Herewith are the titles of several books that aided my understanding of that period and were of great use to me: Relámpagos de libertad [Flashes of Freedom], by Mariano Castro Morán (Editorial Lis, San Salvador, 2000); Insurreccion no violenta en El Salvador [Nonviolent Insurrection in El Salvador], by Patricia Parkman (Dirección de Publicaciones e Impresos, San Salvador, 2003); April y mayo de 1944 [April and May 1944], by Francisco Morán (Editorial Universitaria, San Salvador, 1979); and El Salvador, 1930–1960 [El Salvador, 1930–1960], by Juan Mario Castellanos (Dirección de Publicaciones e Impresos, San Salvador, 2002).
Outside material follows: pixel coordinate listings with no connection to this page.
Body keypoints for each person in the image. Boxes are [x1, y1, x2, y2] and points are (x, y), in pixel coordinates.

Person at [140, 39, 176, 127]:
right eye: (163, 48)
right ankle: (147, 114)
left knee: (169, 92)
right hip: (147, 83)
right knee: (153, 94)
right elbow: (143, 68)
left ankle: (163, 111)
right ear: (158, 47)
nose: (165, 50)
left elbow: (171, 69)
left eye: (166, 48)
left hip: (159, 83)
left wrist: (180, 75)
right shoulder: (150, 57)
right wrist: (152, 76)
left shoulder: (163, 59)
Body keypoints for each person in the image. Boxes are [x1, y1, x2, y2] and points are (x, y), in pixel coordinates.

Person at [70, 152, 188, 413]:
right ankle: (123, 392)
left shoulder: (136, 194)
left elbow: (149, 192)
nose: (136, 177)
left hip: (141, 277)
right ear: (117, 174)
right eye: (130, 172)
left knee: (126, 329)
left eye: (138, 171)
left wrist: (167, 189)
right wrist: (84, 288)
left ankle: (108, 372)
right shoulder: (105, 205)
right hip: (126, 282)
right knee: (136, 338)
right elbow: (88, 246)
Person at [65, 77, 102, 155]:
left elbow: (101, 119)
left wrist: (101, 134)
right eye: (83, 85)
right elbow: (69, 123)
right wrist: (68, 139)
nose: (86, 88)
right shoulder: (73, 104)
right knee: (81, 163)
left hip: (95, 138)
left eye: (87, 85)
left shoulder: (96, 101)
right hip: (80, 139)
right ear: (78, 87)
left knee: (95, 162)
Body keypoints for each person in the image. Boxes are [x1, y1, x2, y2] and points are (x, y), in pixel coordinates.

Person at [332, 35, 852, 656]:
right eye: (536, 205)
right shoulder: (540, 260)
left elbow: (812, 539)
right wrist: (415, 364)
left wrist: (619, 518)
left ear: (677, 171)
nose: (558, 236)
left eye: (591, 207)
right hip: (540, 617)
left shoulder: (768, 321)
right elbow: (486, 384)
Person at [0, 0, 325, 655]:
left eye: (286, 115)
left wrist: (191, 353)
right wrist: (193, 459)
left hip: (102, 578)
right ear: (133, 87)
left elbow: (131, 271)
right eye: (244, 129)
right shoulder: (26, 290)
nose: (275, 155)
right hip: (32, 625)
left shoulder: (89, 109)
I wish to thank Beatriz Cortez, in Los Angeles, and Miguel Huerzo Mixco, in San Salvador, for sending me these texts. Jimmy and Clemen’s escape was inspired by the testimony of Captain Guillermo Fuentes Castellanos, recounted in the book by Colonel Castro Morán, mentioned above, though Jimmy is not Captain Fuentes nor is Clemen Lieutenant Belisario Peña. The Gavidia brothers were executed by firing squad in real life, but Merceditas is a fictional character.